Мы — вечные должники

Из заключительного слова академика Яненко на встрече в юными следопытами (1983 год):

«Тот, кто был на войне прошел гигантскую школу, своеобразный университет. В этом смысле я могу сказать, что закончил три университета — Томский, Ленинградский и Московский. Я не военный человек, но пережил на войне очень много, как всякий фронтовик.

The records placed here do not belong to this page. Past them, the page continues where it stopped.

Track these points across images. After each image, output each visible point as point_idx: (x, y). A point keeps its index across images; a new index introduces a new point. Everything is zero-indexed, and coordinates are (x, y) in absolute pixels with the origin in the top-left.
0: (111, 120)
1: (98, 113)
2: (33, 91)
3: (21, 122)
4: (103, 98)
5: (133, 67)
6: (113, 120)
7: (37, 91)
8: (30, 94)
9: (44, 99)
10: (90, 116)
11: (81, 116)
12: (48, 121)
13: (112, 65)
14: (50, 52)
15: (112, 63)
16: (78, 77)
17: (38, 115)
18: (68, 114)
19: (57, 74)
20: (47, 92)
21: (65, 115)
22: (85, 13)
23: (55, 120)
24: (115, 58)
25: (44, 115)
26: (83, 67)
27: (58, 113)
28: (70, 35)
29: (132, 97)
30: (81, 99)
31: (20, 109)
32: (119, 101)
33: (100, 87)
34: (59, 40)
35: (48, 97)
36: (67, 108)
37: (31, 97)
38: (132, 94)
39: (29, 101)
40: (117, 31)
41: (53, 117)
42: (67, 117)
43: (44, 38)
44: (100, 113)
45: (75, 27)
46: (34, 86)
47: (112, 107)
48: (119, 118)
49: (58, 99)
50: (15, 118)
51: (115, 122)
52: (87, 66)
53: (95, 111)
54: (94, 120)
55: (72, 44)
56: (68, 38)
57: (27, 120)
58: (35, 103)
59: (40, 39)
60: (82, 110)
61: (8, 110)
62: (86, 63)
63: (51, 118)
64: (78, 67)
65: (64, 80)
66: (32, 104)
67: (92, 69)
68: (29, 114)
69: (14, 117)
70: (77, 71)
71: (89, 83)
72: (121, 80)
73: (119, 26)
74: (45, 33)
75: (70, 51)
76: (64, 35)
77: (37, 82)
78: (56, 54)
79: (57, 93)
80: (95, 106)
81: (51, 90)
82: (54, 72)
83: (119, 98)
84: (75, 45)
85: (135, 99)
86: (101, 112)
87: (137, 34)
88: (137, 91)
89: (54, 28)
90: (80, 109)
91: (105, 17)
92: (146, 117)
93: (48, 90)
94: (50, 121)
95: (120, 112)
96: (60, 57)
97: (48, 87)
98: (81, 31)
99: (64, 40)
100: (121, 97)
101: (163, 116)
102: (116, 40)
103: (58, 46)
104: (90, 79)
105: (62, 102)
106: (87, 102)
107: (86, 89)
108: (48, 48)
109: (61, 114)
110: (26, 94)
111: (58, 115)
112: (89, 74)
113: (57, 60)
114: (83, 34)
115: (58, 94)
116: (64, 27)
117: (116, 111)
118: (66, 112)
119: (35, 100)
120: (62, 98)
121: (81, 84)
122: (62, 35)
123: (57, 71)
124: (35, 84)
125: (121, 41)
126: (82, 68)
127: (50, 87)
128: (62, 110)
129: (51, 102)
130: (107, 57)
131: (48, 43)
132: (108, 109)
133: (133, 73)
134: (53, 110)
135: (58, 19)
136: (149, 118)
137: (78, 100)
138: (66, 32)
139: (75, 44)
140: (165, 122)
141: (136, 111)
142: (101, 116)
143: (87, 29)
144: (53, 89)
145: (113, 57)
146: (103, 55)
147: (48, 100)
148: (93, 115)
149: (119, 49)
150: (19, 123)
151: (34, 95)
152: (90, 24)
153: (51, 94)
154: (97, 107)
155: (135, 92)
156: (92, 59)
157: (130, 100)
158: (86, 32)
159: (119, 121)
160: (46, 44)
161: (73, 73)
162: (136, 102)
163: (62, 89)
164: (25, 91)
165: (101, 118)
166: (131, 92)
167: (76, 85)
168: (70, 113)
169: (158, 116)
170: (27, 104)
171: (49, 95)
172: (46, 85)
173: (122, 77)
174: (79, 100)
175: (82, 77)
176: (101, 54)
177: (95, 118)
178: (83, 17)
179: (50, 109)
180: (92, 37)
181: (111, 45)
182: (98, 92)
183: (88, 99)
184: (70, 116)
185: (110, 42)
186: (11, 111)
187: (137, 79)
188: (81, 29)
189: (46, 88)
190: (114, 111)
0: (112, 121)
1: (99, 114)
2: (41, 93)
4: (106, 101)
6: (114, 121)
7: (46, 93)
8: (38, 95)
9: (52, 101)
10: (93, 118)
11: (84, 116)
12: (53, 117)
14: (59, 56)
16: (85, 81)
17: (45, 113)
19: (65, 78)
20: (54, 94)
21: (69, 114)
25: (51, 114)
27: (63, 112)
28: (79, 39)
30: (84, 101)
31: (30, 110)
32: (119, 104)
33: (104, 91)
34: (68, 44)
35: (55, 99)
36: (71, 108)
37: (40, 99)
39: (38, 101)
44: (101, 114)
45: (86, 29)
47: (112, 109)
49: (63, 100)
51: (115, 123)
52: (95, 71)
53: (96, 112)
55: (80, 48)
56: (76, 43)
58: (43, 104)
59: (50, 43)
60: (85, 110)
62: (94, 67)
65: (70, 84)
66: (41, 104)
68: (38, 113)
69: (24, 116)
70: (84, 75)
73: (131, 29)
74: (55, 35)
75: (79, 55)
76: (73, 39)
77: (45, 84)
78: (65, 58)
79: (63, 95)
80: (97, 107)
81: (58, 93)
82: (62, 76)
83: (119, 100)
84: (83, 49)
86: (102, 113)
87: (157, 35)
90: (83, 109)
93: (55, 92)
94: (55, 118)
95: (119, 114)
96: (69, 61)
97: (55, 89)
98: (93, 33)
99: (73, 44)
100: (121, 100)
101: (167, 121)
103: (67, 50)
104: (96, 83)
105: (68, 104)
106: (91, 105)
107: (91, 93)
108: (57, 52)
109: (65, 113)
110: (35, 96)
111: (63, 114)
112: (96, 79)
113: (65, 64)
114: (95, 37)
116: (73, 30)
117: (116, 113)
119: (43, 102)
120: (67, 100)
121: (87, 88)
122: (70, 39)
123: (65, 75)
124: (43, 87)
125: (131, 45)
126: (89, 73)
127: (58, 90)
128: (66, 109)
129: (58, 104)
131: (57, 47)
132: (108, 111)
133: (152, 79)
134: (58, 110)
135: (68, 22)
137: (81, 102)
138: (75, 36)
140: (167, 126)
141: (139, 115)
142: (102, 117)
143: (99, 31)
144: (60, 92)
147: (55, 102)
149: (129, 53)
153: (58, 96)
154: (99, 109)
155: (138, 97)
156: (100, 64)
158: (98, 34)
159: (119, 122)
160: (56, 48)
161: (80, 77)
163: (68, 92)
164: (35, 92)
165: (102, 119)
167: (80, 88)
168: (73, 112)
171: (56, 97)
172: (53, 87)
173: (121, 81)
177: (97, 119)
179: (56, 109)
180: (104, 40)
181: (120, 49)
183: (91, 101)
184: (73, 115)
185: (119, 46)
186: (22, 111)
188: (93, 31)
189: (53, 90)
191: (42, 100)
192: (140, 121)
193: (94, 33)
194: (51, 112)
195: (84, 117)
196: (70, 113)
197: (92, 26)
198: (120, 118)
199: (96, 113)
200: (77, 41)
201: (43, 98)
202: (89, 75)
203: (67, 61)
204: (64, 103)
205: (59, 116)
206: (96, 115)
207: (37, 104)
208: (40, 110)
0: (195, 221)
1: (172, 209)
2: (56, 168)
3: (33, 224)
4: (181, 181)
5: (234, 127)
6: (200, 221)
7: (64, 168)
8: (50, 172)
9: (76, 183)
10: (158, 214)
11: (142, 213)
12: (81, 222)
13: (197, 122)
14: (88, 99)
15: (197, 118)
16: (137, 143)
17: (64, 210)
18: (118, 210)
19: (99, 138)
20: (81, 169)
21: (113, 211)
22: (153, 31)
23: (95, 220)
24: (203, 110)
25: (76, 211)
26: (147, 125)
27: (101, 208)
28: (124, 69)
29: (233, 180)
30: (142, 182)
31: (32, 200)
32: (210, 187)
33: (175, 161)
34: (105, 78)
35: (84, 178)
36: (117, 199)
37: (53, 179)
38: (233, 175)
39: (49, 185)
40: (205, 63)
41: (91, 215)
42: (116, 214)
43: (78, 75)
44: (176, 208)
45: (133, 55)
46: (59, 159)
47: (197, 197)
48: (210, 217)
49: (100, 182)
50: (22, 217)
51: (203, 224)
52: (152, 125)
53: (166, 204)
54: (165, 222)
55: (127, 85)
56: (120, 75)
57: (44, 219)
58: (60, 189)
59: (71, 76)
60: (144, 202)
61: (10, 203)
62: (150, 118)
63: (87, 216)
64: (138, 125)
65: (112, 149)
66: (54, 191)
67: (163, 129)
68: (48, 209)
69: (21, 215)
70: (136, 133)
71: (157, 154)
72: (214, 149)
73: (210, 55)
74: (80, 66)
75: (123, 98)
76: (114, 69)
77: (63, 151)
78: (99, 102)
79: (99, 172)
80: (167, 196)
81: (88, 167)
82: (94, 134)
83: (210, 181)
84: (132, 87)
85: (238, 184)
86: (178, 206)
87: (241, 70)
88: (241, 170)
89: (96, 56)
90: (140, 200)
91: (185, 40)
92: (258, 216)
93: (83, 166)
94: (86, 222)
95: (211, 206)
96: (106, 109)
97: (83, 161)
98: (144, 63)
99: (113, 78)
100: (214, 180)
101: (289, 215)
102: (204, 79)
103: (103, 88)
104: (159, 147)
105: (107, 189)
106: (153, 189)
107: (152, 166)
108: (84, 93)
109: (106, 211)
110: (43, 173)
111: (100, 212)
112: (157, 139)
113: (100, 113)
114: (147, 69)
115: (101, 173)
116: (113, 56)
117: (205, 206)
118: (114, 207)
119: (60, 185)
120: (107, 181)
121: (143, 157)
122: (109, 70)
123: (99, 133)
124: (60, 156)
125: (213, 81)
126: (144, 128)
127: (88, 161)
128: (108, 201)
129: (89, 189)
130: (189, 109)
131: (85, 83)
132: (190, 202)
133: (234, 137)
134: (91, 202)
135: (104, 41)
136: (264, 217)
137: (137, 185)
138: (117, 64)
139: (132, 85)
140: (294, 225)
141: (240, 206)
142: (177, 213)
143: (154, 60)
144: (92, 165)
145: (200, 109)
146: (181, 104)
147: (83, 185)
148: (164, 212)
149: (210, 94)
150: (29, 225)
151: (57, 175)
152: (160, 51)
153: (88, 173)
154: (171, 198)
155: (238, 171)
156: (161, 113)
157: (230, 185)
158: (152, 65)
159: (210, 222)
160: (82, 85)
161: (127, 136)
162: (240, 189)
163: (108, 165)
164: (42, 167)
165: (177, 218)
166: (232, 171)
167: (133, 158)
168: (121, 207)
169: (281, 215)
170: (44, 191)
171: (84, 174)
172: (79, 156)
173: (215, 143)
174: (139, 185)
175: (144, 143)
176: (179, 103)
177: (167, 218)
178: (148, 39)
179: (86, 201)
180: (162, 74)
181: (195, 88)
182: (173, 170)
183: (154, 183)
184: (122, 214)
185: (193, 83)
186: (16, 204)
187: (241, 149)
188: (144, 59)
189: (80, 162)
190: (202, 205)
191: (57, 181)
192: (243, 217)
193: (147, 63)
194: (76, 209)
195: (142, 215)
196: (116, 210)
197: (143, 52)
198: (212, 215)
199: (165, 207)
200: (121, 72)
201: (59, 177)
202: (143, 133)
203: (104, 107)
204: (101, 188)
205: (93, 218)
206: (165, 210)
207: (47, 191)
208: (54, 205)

Сознание того, что мы живы и поэтому в долгу перед павшими, заряжало нас такой энергией, давало такую зарядку, что мы преодолевали все препятствия, которые перед нами стояли. После войны мы перенесли дух фронтового натиска на мирные исследования. Мы поняли, что без техники не может быть безопасности Родины. На развитие такой техники, передовой технологии, — а математику я тоже отношу к технике, — я приложил все свои силы. Этим я отмечаю свой долг перед теми, кто не вернулся с войны. Мы — вечные должники этих непришедших, этих известных и неизвестных героев, которые обеспечили своей кровью нашу победу».